> _EXTRAIT FOURNI_:
********************
Climat

Nucléaire : une prolongation à la logique comptable, au mépris du reste

Selon une information du JDD, l’État souhaite prolonger de dix ans la durée de vie des centrales nucléaires françaises. Selon le JDD, qui cite des « plusieurs sources proches du gouvernement » l’annonce serait faite avant la fin de l’année.

Cette rumeur, qui reste à confirmer, pose de nombreuses questions

Rappelons d’abord qu’en France, il n’y a pas de durée d’exploitation a priori, contrairement aux États- Unis qui fixent deux dates clés pour les licences d’exploitation : 40 ans, puis 20 ans. En France, les réacteurs sont soumis à deux types de mesures de contrôle : contrôle permanent et revue de sûreté par inspections, et revues de sûreté nucléaire périodiques, tous les dix ans.

L’État n’est pas seul décisionnaire. L’État ne peux pas décider l’extension de durée de vie des réacteurs nucléaires, il n’en a pas le pouvoir. C’est l’Autorité de sûreté nucléaire qui évalue au cas par cas la possibilité d’autoriser l’exploitation des réacteurs nucléaire existant. L’ASN se base pour ces évaluation sur des critères de sûreté de fonctionnement.

De plus, l’éventuelle mise en place de ce mécanisme comptable d’étalement de l’amortissement sur 50 ans semble avoir été lancée pour envoyer un signal aux marchés, aux investisseurs et surtout pour mettre l’autorité de sûreté nucléaire devant le fait accompli. Cela a d’ailleurs apparemment fonctionné sur les marchés financiers : vers 13h lundi, l’action EDF gagne 2,6% sur un marché parisien en baisse de 0,2%.

L’impasse sur le risque nucléaire

Parmi les composants non remplaçables des centrales nucléaires, deux des principaux sont la cuve du réacteur et l’enceinte de confinement. Or, le système de confinement, basé sur l’étanchéité d’enceintes successives, dont les éléments structurels du réacteur que sont la cuve et son couvercle est particulièrement affecté par le vieillissement d’une installation. Fragilisation, corrosion, évolution des bétons … sont autant d’affres du vieillissement des structures sur lesquelles aucun pays n’a de retour de d’expérience.
********************
> _DONNÉES PRÉSENTÉES_:
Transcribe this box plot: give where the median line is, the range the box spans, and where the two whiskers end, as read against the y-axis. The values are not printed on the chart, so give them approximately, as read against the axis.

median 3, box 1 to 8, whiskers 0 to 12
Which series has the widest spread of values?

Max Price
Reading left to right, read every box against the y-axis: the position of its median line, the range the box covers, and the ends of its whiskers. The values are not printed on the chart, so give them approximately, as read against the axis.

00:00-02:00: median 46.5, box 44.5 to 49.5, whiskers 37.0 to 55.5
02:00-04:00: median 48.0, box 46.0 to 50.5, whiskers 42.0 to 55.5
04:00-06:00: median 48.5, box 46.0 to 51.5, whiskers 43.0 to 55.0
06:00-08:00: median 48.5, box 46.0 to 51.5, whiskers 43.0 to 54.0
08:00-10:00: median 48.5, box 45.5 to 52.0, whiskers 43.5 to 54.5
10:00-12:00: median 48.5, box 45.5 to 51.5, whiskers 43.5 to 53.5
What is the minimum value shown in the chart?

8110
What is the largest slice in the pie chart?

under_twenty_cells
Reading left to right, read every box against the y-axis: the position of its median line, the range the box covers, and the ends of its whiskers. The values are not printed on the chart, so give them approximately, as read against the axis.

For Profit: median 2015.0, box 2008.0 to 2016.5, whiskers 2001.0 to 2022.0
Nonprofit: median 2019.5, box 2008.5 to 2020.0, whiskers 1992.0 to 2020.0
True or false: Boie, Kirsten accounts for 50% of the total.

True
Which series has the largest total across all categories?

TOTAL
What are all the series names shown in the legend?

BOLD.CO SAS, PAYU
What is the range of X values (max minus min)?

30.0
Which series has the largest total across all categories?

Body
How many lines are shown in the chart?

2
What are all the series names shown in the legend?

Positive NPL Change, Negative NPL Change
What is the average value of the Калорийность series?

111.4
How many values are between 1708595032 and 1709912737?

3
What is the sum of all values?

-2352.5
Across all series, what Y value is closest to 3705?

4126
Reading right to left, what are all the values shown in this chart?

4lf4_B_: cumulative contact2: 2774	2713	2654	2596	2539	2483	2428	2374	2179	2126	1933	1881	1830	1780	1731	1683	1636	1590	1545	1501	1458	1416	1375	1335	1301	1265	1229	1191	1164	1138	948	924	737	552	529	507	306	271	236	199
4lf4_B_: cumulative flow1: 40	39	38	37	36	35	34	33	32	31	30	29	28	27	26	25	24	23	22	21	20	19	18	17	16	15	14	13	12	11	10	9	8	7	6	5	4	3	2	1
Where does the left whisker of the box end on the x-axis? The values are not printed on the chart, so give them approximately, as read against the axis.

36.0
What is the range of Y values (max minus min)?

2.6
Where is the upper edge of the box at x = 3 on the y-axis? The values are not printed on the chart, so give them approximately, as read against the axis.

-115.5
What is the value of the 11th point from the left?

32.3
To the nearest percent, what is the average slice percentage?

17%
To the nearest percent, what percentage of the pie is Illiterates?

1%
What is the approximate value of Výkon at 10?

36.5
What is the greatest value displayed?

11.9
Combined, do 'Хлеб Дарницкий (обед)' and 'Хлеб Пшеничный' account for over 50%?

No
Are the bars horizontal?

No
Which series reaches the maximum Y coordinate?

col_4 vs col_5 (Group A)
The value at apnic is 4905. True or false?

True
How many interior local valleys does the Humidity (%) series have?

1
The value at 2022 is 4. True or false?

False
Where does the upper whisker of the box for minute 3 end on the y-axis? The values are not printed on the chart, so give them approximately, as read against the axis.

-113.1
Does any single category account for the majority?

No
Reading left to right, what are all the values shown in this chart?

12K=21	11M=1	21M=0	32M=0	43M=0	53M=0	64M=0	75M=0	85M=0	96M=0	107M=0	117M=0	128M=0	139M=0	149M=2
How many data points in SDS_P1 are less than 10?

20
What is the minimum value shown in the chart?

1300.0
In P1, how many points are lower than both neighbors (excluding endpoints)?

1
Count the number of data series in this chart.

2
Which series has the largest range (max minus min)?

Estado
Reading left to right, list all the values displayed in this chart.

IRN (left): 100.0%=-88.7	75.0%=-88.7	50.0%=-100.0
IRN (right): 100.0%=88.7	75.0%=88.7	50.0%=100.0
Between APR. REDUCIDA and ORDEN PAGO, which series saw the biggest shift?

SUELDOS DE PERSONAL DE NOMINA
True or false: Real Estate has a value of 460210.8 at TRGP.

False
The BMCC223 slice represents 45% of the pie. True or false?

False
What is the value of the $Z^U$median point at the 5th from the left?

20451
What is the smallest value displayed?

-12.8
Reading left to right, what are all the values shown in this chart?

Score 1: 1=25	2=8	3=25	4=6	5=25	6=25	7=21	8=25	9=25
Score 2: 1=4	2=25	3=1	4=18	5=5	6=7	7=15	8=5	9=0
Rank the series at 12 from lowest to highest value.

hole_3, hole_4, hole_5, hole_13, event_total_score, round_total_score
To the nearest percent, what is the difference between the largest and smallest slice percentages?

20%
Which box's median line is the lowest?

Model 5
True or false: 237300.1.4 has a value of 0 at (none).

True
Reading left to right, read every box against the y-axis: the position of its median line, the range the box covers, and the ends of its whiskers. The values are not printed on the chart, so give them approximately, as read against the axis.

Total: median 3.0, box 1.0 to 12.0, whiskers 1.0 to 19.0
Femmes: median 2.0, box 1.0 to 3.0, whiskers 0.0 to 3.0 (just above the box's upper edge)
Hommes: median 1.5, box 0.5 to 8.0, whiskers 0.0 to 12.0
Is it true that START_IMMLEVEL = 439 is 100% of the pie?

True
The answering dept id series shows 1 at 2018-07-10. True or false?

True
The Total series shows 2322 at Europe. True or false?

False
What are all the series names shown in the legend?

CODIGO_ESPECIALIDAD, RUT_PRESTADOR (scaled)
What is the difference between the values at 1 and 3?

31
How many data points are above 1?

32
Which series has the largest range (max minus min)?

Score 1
********************
> _TÂCHE À RÉALISER 1_:
Répondez à ces questions d'après le texte sur la prolongation des centrales nucléaires, une réponse par ligne :
(a) De combien d'années l'État souhaiterait-il prolonger la durée de vie des centrales nucléaires françaises ?
(b) Quelles sont les deux durées fixées par les États-Unis pour les licences d'exploitation ?
(c) Vers 13h lundi, de quel pourcentage l'action EDF progresse-t-elle ?
> _TÂCHE À RÉALISER 2_: Relevez toutes les durées distinctes exprimées en années qui figurent dans l'extrait fourni, chacune avec ce à quoi elle se rapporte.

> _RÉPONSE ATTENDUE 1_:
(a) Dix ans.
(b) 40 ans, puis 20 ans.
(c) 2,6 %.

> _RÉPONSE ATTENDUE 2_:
- Dix ans : prolongation envisagée de la durée de vie des centrales, et périodicité des revues de sûreté nucléaire en France.
- 40 ans : première date clé des licences d'exploitation aux États-Unis.
- 20 ans : seconde date clé des licences d'exploitation aux États-Unis.
- 50 ans : durée d'étalement de l'amortissement.